Une école OUI mais pour y faire et y apprendre quoi ?

Après la colère, le dégoût, la révolte, prenons du recul et laissons place à la réflexion. Une école OUI mais pour y B7C392B5-AFE8-483C-ADC3-1AA6BC012E7C.jpegfaire et y apprendre quoi ?
L’école a pour mission de former les adultes de demain, des citoyens responsables, capables de sens critique qui ne se laissent pas instrumentaliser à des fins idéologiques, politiques ou autres.
L’école a pour mission de développer le sens de l’écoute, du dialogue, du respect d’autrui, l’empathie.

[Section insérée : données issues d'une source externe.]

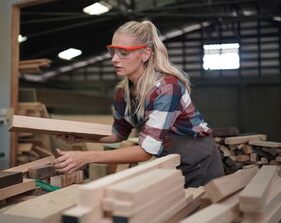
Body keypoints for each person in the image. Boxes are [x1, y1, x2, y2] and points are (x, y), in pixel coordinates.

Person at [53, 20, 224, 188]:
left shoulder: (167, 89)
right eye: (113, 52)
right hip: (170, 160)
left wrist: (86, 157)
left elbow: (145, 151)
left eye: (123, 53)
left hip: (199, 161)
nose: (114, 59)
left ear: (145, 54)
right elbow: (118, 134)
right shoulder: (122, 94)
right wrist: (80, 137)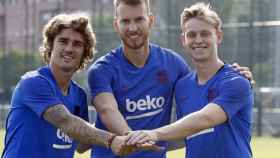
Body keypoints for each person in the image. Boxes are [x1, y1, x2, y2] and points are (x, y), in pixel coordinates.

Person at [87, 0, 254, 158]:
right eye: (125, 21)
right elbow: (107, 110)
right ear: (116, 24)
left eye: (139, 19)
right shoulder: (102, 70)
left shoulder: (178, 67)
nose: (132, 28)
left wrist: (150, 135)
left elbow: (203, 119)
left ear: (150, 20)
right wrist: (134, 138)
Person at [2, 13, 131, 158]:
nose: (69, 49)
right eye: (63, 41)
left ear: (85, 52)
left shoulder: (79, 95)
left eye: (77, 44)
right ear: (50, 46)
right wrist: (111, 140)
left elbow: (81, 145)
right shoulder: (34, 82)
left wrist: (111, 115)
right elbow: (66, 121)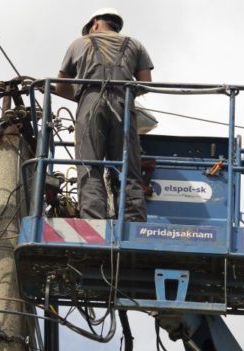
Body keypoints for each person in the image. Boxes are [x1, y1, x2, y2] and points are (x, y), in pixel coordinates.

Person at [54, 8, 154, 221]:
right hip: (123, 103)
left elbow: (60, 87)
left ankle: (93, 221)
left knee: (89, 166)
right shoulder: (135, 45)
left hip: (90, 103)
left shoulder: (79, 44)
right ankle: (133, 219)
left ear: (96, 24)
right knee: (128, 167)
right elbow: (145, 84)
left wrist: (84, 96)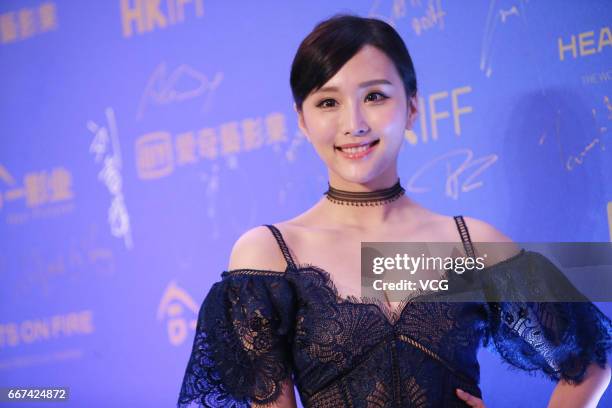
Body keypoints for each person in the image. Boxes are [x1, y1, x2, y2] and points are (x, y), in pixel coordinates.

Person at [177, 14, 612, 407]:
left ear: (412, 106)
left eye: (375, 96)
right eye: (328, 102)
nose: (354, 123)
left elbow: (588, 365)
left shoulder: (471, 245)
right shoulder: (270, 256)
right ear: (303, 120)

A l’école, l’erreur est tolérée car elle est source d’apprentissage. On y apprend des leçons de l’histoire dans le but de comprendre son passé, d’appréhender son présent et de ne pas commettre les mêmes erreurs. Les méthodes moyenâgeuses où les sorcières étaient brûlées sur la place publique ou encore notre histoire récente du siècle dernier nous apprennent tous les jours à être des citoyens plus éclairés.
On y apprend la liberté d’expression, certes, mais dans le respect de l’autre. On n’incite pas les enfants à la haine, à huer des individus sous prétexte que le collectif permet de ne pas porter la responsabilité individuelle.
A l’école, on essaie de comprendre, de s’informer pour ne pas juger sans savoir. A l’école, on apprend qu’il y a des règles de vie commune nécessaires pour le vivre-ensemble, que klaxonner dans les rues et réveiller des enfants de maternelle n’a rien de constructif pour leur développement, que tout combat a des limites et que le respect du deuil par exemple se doit de passer avant des déterminations mal placées. Certains ont tenté une politique de division et ont, semble-t-il, réussi. L’objectif a pourtant toujours été commun.

Nos efforts en interne ne furent pas vains puisque nous avons beaucoup de chance de maintenir cette école en place pour cette année mais à quel prix ? Sachez une chose, les évènements d’hier et de cette nuit n’auront en rien influencé nos efforts, ils nous donnent juste l’envie de revenir en arrière.
Il faudra analyser tout cela à tête reposée. Aujourd’hui, nous avons peut-être commis une erreur, celle d’avoir communiqué cette fermeture de manière un peu précipitée. Certes, nous ne voyions pas d’éclaircies à l’horizon et l’épée de Damoclès semblait tombée mais au vu du côté émotionnel connu de cette situation, peut-être aurions-nous dû attendre, laisser sous-entendre que l’avenir n’était pas rose. Un peu hypocrite peut-être mais psychologiquement plus soutenable.

Pour le reste, Sippenaeken ne doit pas oublier que le PO peut s’engager dans différents points organisationnels, nous allons déjà très loin sur ce point (projet linguistique, flexibilité avec les gardiennes,…) et les citoyens des autres villages plombimontois pourraient finalement nous le reprocher. Ce n’est pas notre responsabilité de trouver les enfants manquants, et certainement pas d’aller les chercher dans les autres écoles de notre commune.

Alors une école OUI, mais une école ouverture sur le monde, qui forme des jeunes capables de discernement. Si c’est pour ce genre d’école qu’on se bat TOUS depuis février, alors nous n’avons aucun regret. Si c’est pour créer une école de la haine, où l’on apprend à des enfants à créer des calicots découverts ce matin dans nos rues, qui montrent qu’une politique agressive, opportuniste, menée sur les réseaux sociaux et faisant appel à l’émotionnel, peut toucher de nombreuses personnes, alors cette école ne mérite pas d’exister.

A chacun maintenant de s’interroger, les meneurs, les suiveurs et de se demander si on savait vraiment tout, si on est d’accord de cautionner ce qui s’est passé.